# [The task]
Would you please set down the data again exactly as given, excluding the pictures?

Dataset entries:
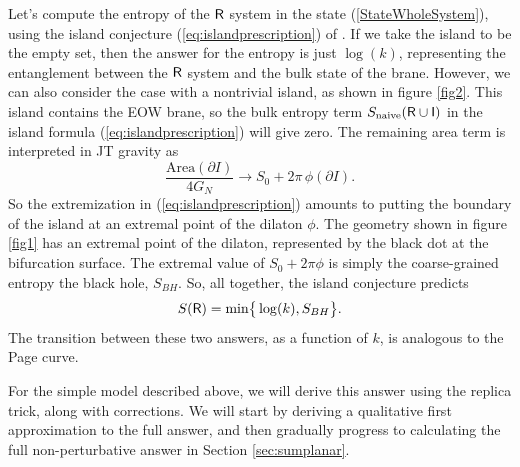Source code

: \documentclass[12pt]{article}
\newcommand{\be}{\begin{equation}}
\newcommand{\ee}{\end{equation}}
\numberwithin{equation}{section}
\begin{document}
Let's compute the entropy of the $\sf{R}$ system in the state (\ref{StateWholeSystem}), using the island conjecture (\ref{eq:islandprescription}) of \cite{Penington:2019npb,Almheiri:2019psf,Almheiri:2019hni}. If we take the island to be the empty set, then the answer for the entropy is just $\log(k)$, representing the entanglement between the $\sf{R}$ system and the bulk state of the brane. However, we can also consider the case with a nontrivial island, as shown in figure \ref{fig2}. This island contains the EOW brane, so the bulk entropy term $S_{\text{naive}}(\sf{R}\cup I)$ in the island formula (\ref{eq:islandprescription}) will give zero. The remaining area term is interpreted in JT gravity as
\be
\frac{\text{Area}(\partial I)}{4G_N} \rightarrow  S_0 + 2\pi\, \phi(\partial I).
\ee
So the extremization in (\ref{eq:islandprescription}) amounts to putting the boundary of the island at an extremal point of the dilaton $\phi$. The geometry shown in figure \ref{fig1} has an extremal point of the dilaton, represented by the black dot at the bifurcation surface. The extremal value of $S_0 + 2\pi \phi$ is simply the coarse-grained entropy the black hole, $S_{BH}$. So, all together, the island conjecture predicts
\be
S({\sf{R}}) = \text{min}\big\{\log(k),S_{BH}\big\}.\label{islandC}
\ee
The transition between these two answers, as a function of $k$, is analogous to the Page curve.

For the simple model described above, we will derive this answer using the replica trick, along with corrections. We will start by deriving a qualitative first approximation to the full answer, and then gradually progress to calculating the full non-perturbative answer in Section \ref{sec:sumplanar}.
\end{document}
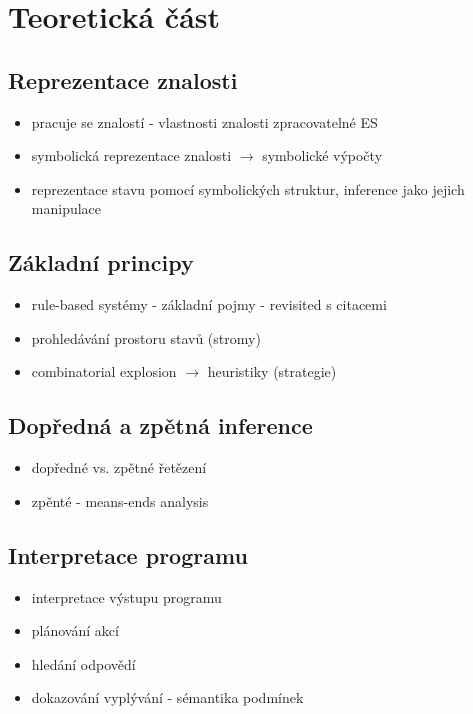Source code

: \section{Teoretická část}


\subsection{Reprezentace znalosti}
\begin{framed}
  \begin{itemize}
    \item pracuje se znalostí - vlastnosti znalosti zpracovatelné ES
    \item symbolická reprezentace znalosti $\rightarrow$ symbolické výpočty
      \item reprezentace stavu pomocí symbolických struktur, inference jako jejich manipulace
  \end{itemize}
\end{framed}

\subsection{Základní principy}
\begin{framed}
  \begin{itemize}
    \item rule-based systémy - základní pojmy - revisited s citacemi
    \item prohledávání prostoru stavů (stromy)
    \item combinatorial explosion $\rightarrow$ heuristiky (strategie)
  \end{itemize}
\end{framed}

\subsection{Dopředná a zpětná inference}
\begin{framed}
  \begin{itemize}
    \item dopředné vs. zpětné řetězení
    \item zpěnté - means-ends analysis
  \end{itemize}
\end{framed}

\subsection{Interpretace programu}
\begin{framed}
  \begin{itemize}
    \item interpretace výstupu programu
    \item plánování akcí
    \item hledání odpovědí
    \item dokazování vyplývání - sémantika podmínek
  \end{itemize}
\end{framed}

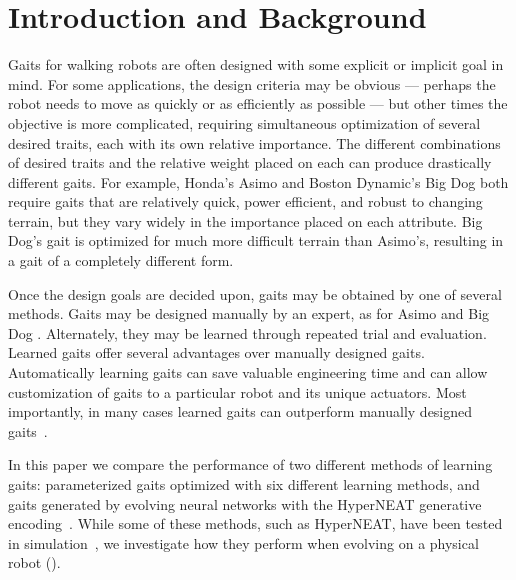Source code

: \section{Introduction and Background}



Gaits for walking robots are often designed with some explicit or
implicit goal in mind.  For some applications, the design criteria may
be obvious --- perhaps the robot needs to move as quickly or as
efficiently as possible --- but other times the objective is more complicated,
requiring simultaneous optimization of several desired traits, each
with its own relative importance.  The different combinations of desired traits and the relative weight placed on each can produce drastically different gaits.    For example, Honda's Asimo
\cite{chestnutt2006footstep} and Boston Dynamic's Big Dog \cite{raibert2008bigdog} both require
gaits that are relatively quick, power efficient, and robust to
changing terrain, but they vary widely in the importance placed
on each attribute.  Big Dog's gait is optimized for much more difficult terrain than Asimo's, resulting in a gait of a completely different form.

Once the design goals are decided upon, gaits may be obtained by one
of several methods.  Gaits may be designed manually by an expert, as
for Asimo and Big Dog \cite{chestnutt2006footstep, raibert2008bigdog}.
Alternately, they may be learned through repeated trial and
evaluation.  Learned gaits offer several advantages over manually
designed gaits.  Automatically learning gaits can save valuable
engineering time and can allow customization of gaits to a particular
robot and its unique actuators.  Most importantly, in many cases
learned gaits can outperform manually designed
gaits~\cite{hornby2005autonomous, valsalam2008modular}.

In this paper we compare the performance of two different methods of
learning gaits: parameterized gaits optimized with six different
learning methods, and gaits generated by evolving neural networks with
the HyperNEAT generative encoding~\cite{stanley2009hypercube}. While
some of these methods, such as HyperNEAT, have been tested in
simulation~\cite{clune2009evolving, clune2011performance}, we
investigate how they perform when evolving on a physical robot
().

# [Result of this exercise]
Source code

: \documentclass[12pt]{article}
\newcommand{\be}{\begin{equation}}
\newcommand{\ee}{\end{equation}}
\numberwithin{equation}{section}
\begin{document}
Let's compute the entropy of the $\sf{R}$ system in the state (\ref{StateWholeSystem}), using the island conjecture (\ref{eq:islandprescription}) of \cite{Penington:2019npb,Almheiri:2019psf,Almheiri:2019hni}. If we take the island to be the empty set, then the answer for the entropy is just $\log(k)$, representing the entanglement between the $\sf{R}$ system and the bulk state of the brane. However, we can also consider the case with a nontrivial island, as shown in figure \ref{fig2}. This island contains the EOW brane, so the bulk entropy term $S_{\text{naive}}(\sf{R}\cup I)$ in the island formula (\ref{eq:islandprescription}) will give zero. The remaining area term is interpreted in JT gravity as
\be
\frac{\text{Area}(\partial I)}{4G_N} \rightarrow  S_0 + 2\pi\, \phi(\partial I).
\ee
So the extremization in (\ref{eq:islandprescription}) amounts to putting the boundary of the island at an extremal point of the dilaton $\phi$. The geometry shown in figure \ref{fig1} has an extremal point of the dilaton, represented by the black dot at the bifurcation surface. The extremal value of $S_0 + 2\pi \phi$ is simply the coarse-grained entropy the black hole, $S_{BH}$. So, all together, the island conjecture predicts
\be
S({\sf{R}}) = \text{min}\big\{\log(k),S_{BH}\big\}.\label{islandC}
\ee
The transition between these two answers, as a function of $k$, is analogous to the Page curve.

For the simple model described above, we will derive this answer using the replica trick, along with corrections. We will start by deriving a qualitative first approximation to the full answer, and then gradually progress to calculating the full non-perturbative answer in Section \ref{sec:sumplanar}.
\end{document}
Source code

: \section{Teoretická část}


\subsection{Reprezentace znalosti}
\begin{framed}
  \begin{itemize}
    \item pracuje se znalostí - vlastnosti znalosti zpracovatelné ES
    \item symbolická reprezentace znalosti $\rightarrow$ symbolické výpočty
      \item reprezentace stavu pomocí symbolických struktur, inference jako jejich manipulace
  \end{itemize}
\end{framed}

\subsection{Základní principy}
\begin{framed}
  \begin{itemize}
    \item rule-based systémy - základní pojmy - revisited s citacemi
    \item prohledávání prostoru stavů (stromy)
    \item combinatorial explosion $\rightarrow$ heuristiky (strategie)
  \end{itemize}
\end{framed}

\subsection{Dopředná a zpětná inference}
\begin{framed}
  \begin{itemize}
    \item dopředné vs. zpětné řetězení
    \item zpěnté - means-ends analysis
  \end{itemize}
\end{framed}

\subsection{Interpretace programu}
\begin{framed}
  \begin{itemize}
    \item interpretace výstupu programu
    \item plánování akcí
    \item hledání odpovědí
    \item dokazování vyplývání - sémantika podmínek
  \end{itemize}
\end{framed}

Source code

: \section{Introduction and Background}



Gaits for walking robots are often designed with some explicit or
implicit goal in mind.  For some applications, the design criteria may
be obvious --- perhaps the robot needs to move as quickly or as
efficiently as possible --- but other times the objective is more complicated,
requiring simultaneous optimization of several desired traits, each
with its own relative importance.  The different combinations of desired traits and the relative weight placed on each can produce drastically different gaits.    For example, Honda's Asimo
\cite{chestnutt2006footstep} and Boston Dynamic's Big Dog \cite{raibert2008bigdog} both require
gaits that are relatively quick, power efficient, and robust to
changing terrain, but they vary widely in the importance placed
on each attribute.  Big Dog's gait is optimized for much more difficult terrain than Asimo's, resulting in a gait of a completely different form.

Once the design goals are decided upon, gaits may be obtained by one
of several methods.  Gaits may be designed manually by an expert, as
for Asimo and Big Dog \cite{chestnutt2006footstep, raibert2008bigdog}.
Alternately, they may be learned through repeated trial and
evaluation.  Learned gaits offer several advantages over manually
designed gaits.  Automatically learning gaits can save valuable
engineering time and can allow customization of gaits to a particular
robot and its unique actuators.  Most importantly, in many cases
learned gaits can outperform manually designed
gaits~\cite{hornby2005autonomous, valsalam2008modular}.

In this paper we compare the performance of two different methods of
learning gaits: parameterized gaits optimized with six different
learning methods, and gaits generated by evolving neural networks with
the HyperNEAT generative encoding~\cite{stanley2009hypercube}. While
some of these methods, such as HyperNEAT, have been tested in
simulation~\cite{clune2009evolving, clune2011performance}, we
investigate how they perform when evolving on a physical robot
().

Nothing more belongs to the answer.